In general, all of the AS genetic mechanisms lead to a somewhat uniform clinical picture of severe to profound mental retardation, characteristic behaviors, and severe limitations in speech and language. However, there are some clinical differences that correlate with the genotype, although there is great variability within each group [1-7]. These correlations are broadly summarized below:

  1. The deletion class is the most severely involved regarding microcephaly, seizures, relative hypopigmentation, motor difficulties (e.g., ataxia, muscular hypotonia, feeding difficulties), and cognition and language impairment.
  2. UPD and ID individuals have better physical growth (e.g., less likely to have microcephaly) and have less movement and ataxia abnormalities and have a lower prevalence (but not absence) of seizures.
  3. The ID group tends to have the highest cognitive, receptive language, fine motor, and gross motor abilities compared to other subtypes. The most advanced speech abilities occur in the ID group that is mosaic for the non-deletion imprint defect (about 20% of the ID group) [8]. These individuals may speak up to 50-60 words and use simple sentences.

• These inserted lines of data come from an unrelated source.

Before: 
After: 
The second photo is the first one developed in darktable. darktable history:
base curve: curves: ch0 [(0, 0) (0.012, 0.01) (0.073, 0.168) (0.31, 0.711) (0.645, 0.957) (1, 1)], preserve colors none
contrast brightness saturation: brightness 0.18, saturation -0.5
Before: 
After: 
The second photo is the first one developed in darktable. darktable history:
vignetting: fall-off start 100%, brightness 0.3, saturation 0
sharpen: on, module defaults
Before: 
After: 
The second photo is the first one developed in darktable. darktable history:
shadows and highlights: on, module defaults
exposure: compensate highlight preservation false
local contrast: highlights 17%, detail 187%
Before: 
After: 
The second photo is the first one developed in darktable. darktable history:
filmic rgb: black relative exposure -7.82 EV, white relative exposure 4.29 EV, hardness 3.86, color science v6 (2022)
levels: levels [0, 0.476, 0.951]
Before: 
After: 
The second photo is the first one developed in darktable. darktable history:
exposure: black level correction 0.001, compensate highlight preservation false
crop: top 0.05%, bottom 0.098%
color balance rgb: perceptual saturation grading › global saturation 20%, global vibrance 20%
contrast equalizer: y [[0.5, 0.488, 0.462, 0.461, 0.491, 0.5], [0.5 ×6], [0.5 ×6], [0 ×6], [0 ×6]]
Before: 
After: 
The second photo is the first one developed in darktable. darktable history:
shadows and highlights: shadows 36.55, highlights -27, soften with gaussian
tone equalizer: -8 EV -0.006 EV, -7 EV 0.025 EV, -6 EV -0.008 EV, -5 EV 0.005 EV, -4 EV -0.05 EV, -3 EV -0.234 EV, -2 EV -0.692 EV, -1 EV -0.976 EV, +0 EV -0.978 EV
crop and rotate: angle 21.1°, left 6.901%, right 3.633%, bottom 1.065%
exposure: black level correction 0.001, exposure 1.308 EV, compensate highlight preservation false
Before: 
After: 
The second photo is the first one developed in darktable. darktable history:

  4. The UBE3A mutation group generally is intermediate between the deletion and the ID classes in terms of microcephaly, seizures, motor difficulties, and language ability. Some with UBE3A may have relatively high cognitive abilities, fine motor, and gross motor skills as presumably the effect of their mutation (e.g., location and type of DNA change within the gene) causes less severe clinical problems.

1. Bottani A, Robinson WP, DeLozier-Blanchet CD, et al. Angelman syndrome due to paternal uniparental disomy of chromosome 15: a milder phenotype? Am J Med Genet, 1994. 51(1): p. 35-40.
2. Fridman C, Varela MC, Kok F, et al. Paternal UPD15: further genetic and clinical studies in four Angelman syndrome patients. Am J Med Genet, 2000. 92(5): p. 322-7.
3. Gillessen-Kaesbach G, Demuth S, Thiele H, et al. A previously unrecognised phenotype characterised by obesity, muscular hypotonia, and ability to speak in patients with Angelman syndrome caused by an imprinting defect. Eur J Hum Genet, 1999. 7(6): p. 638-44.
4. Lossie AC, Whitney MM, Amidon D, et al. Distinct phenotypes distinguish the molecular classes of Angelman syndrome. J Med Genet, 2001. 38(12): p. 834-45.
5. Varela MC, Kok F, Otto PA, et al. Phenotypic variability in Angelman syndrome: comparison among different deletion classes and between deletion and UPD subjects. Eur J Hum Genet, 2004. 12(12): p. 987-92.
6. Moncla A, Malzac P, Voelckel MA, et al. Phenotype-genotype correlation in 20 deletion and 20 non-deletion Angelman syndrome patients. Eur J Hum Genet, 1999. 7(2): p. 131-9.
7. Moncla A, Malzac P, Livet MO, et al. Angelman syndrome resulting from UBE3A mutations in 14 patients from eight families: clinical manifestations and genetic counselling. J Med Genet, 1999. 36(7): p. 554-60.
8. Nazlican H, Zeschnigk M, Claussen U, et al. Somatic mosaicism in patients with Angelman syndrome and an imprinting defect. Hum Mol Genet, 2004. 13(21): p. 2547-55.